** Opening Exercise inputs block **

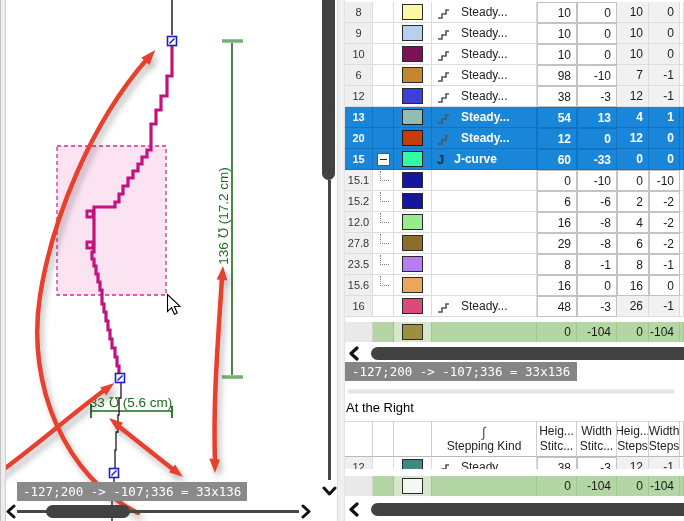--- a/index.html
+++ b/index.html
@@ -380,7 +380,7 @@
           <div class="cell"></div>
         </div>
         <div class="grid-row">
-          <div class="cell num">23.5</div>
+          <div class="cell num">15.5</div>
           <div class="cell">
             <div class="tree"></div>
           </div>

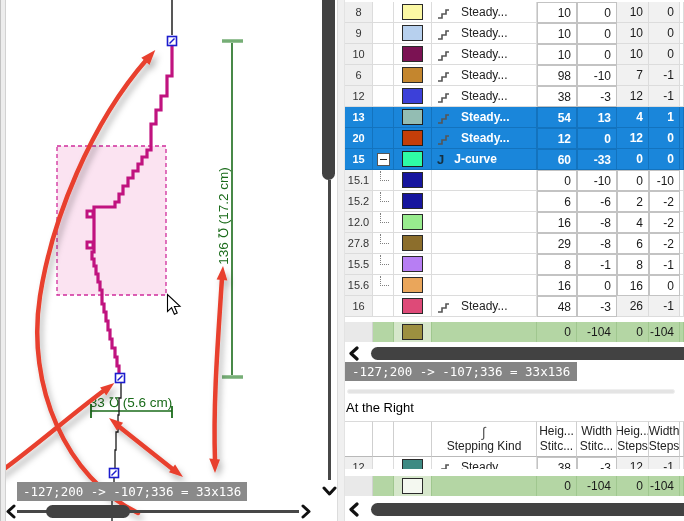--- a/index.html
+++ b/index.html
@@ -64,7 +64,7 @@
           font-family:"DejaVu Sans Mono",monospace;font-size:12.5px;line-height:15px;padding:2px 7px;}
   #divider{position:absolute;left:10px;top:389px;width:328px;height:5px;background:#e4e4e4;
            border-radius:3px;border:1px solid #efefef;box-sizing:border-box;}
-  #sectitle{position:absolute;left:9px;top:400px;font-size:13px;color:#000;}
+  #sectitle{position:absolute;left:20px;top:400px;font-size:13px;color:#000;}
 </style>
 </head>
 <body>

** Closing Exercise inputs block **
** Opening Exercise inputs block **

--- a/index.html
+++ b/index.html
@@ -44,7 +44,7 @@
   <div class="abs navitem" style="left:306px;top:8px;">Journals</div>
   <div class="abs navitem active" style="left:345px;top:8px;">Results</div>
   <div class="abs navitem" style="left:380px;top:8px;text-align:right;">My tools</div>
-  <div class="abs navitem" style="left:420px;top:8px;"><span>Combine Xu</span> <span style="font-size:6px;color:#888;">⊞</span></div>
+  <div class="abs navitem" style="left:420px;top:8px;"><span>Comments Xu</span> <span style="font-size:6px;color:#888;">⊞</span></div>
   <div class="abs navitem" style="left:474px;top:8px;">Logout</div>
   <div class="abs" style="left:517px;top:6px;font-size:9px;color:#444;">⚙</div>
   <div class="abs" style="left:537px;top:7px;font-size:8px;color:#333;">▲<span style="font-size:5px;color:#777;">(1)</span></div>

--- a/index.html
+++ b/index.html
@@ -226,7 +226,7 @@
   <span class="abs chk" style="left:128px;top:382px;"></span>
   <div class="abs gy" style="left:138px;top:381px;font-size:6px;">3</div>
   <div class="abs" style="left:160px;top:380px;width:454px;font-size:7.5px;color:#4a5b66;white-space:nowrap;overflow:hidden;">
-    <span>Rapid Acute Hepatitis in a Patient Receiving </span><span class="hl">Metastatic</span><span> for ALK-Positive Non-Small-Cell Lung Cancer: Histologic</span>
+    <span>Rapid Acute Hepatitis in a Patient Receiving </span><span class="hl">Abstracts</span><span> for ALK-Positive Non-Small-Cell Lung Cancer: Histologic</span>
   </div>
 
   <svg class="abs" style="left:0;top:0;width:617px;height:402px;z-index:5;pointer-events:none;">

** Closing Exercise inputs block **

> [Exercise details]
Pull out every line of the records above that contains the word "navitem".

> [Task answer]
   <div class="abs navitem" style="left:306px;top:8px;">Journals</div>
   <div class="abs navitem active" style="left:345px;top:8px;">Results</div>
   <div class="abs navitem" style="left:380px;top:8px;text-align:right;">My tools</div>
-  <div class="abs navitem" style="left:420px;top:8px;"><span>Combine Xu</span> <span style="font-size:6px;color:#888;">⊞</span></div>
+  <div class="abs navitem" style="left:420px;top:8px;"><span>Comments Xu</span> <span style="font-size:6px;color:#888;">⊞</span></div>
   <div class="abs navitem" style="left:474px;top:8px;">Logout</div>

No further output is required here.